After the last morning dose, all subjects had peak nizatidine levels that
exceeded 310 ng/mL, more preferably exceeding 370 ng/mL, even more
preferably exceeding 430 ng/mL and 19 (90%) had peak nizatidine levels
that exceeded 350 ng/mL, more preferably exceeding 420 ng/mL, even more
preferably exceeding 490 ng/mL.
[0120] The pharmacokinetic profile of nizatidine CR 150 mg revealed that
most subjects had a single peak nizatidine concentration. However, the
bioavailability of nizatidine was not affected based on total and partial
AUC comparisons.
Example 9
[0121] Two prokinetic studies were conducted to evaluate whether
nizatidine accelerates gastric emptying in subjects with GERD, as well as
the safety of nizatidine CR 150 mg and nizatidine CR 30 mg. The studies
were randomized, double-blind crossover studies with a qualifying
single-blind placebo phase in 85 human male or female subjects aged 18
years or older with at least a 3-month history of diagnosed GERD.
○ ○ ○ ○
Parts of the exercise:
A. For the nizatidine excerpt, answer yes or no to each statement and quote the words of the excerpt that decide it: (i) the prokinetic studies were randomized, double-blind crossover studies; (ii) the studies enrolled subjects aged 16 years or older; (iii) total and partial AUC comparisons showed that nizatidine bioavailability was affected.
B. List every peak nizatidine level threshold, in ng/mL, that the nizatidine excerpt gives.
C. Print everything in the nizatidine excerpt from "[0120] The pharmacokinetic" down to "of diagnosed GERD.".
The rows that come after this excerpt are separate material.
○ ○ ○ ○
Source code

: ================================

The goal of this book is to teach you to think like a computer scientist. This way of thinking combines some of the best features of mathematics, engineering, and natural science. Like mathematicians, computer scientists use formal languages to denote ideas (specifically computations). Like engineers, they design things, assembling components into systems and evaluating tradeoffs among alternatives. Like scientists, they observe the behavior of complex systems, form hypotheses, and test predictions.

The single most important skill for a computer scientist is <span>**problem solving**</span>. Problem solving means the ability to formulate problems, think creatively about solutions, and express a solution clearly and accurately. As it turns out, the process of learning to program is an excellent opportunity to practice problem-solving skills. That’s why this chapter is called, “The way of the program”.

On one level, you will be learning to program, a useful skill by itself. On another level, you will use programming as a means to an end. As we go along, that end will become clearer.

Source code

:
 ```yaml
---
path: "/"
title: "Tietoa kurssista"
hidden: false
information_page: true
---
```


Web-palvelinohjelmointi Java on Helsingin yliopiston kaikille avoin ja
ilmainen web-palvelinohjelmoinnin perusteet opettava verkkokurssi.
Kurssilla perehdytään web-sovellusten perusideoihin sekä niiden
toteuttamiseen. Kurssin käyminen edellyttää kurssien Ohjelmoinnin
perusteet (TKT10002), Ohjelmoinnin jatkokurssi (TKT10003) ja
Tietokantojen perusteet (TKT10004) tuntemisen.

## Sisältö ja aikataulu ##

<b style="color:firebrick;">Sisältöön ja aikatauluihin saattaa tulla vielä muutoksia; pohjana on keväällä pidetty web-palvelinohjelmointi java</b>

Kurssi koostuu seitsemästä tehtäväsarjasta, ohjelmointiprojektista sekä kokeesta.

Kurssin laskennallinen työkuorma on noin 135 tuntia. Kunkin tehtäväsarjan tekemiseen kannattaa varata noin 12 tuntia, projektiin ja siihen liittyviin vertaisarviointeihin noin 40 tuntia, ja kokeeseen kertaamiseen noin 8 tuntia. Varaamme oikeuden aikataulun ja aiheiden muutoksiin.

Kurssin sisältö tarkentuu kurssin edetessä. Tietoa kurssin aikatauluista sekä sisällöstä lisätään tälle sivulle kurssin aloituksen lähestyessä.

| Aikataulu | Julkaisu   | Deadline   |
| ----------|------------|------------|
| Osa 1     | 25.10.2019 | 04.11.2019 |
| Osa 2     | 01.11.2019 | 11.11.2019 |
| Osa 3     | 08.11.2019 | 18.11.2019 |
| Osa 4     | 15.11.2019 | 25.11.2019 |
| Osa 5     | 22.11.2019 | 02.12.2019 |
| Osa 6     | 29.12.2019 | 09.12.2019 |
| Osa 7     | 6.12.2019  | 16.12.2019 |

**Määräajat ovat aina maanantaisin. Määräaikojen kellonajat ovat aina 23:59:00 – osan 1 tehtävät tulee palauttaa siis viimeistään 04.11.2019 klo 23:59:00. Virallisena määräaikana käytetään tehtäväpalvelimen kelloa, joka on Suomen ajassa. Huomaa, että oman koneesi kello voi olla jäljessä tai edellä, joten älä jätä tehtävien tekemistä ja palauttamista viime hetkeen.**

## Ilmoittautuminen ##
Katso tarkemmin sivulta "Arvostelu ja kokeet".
○ ○ ○ ○
Answers by item:
A.
(i) Yes: "The studies were randomized, double-blind crossover studies"
(ii) No: "85 human male or female subjects aged 18 years or older"
(iii) No: "the bioavailability of nizatidine was not affected based on total and partial AUC comparisons"

B. 310 ng/mL, 370 ng/mL, 430 ng/mL, 350 ng/mL, 420 ng/mL, 490 ng/mL

C.
[0120] The pharmacokinetic profile of nizatidine CR 150 mg revealed that
most subjects had a single peak nizatidine concentration. However, the
bioavailability of nizatidine was not affected based on total and partial
AUC comparisons.
Example 9
[0121] Two prokinetic studies were conducted to evaluate whether
nizatidine accelerates gastric emptying in subjects with GERD, as well as
the safety of nizatidine CR 150 mg and nizatidine CR 30 mg. The studies
were randomized, double-blind crossover studies with a qualifying
single-blind placebo phase in 85 human male or female subjects aged 18
years or older with at least a 3-month history of diagnosed GERD.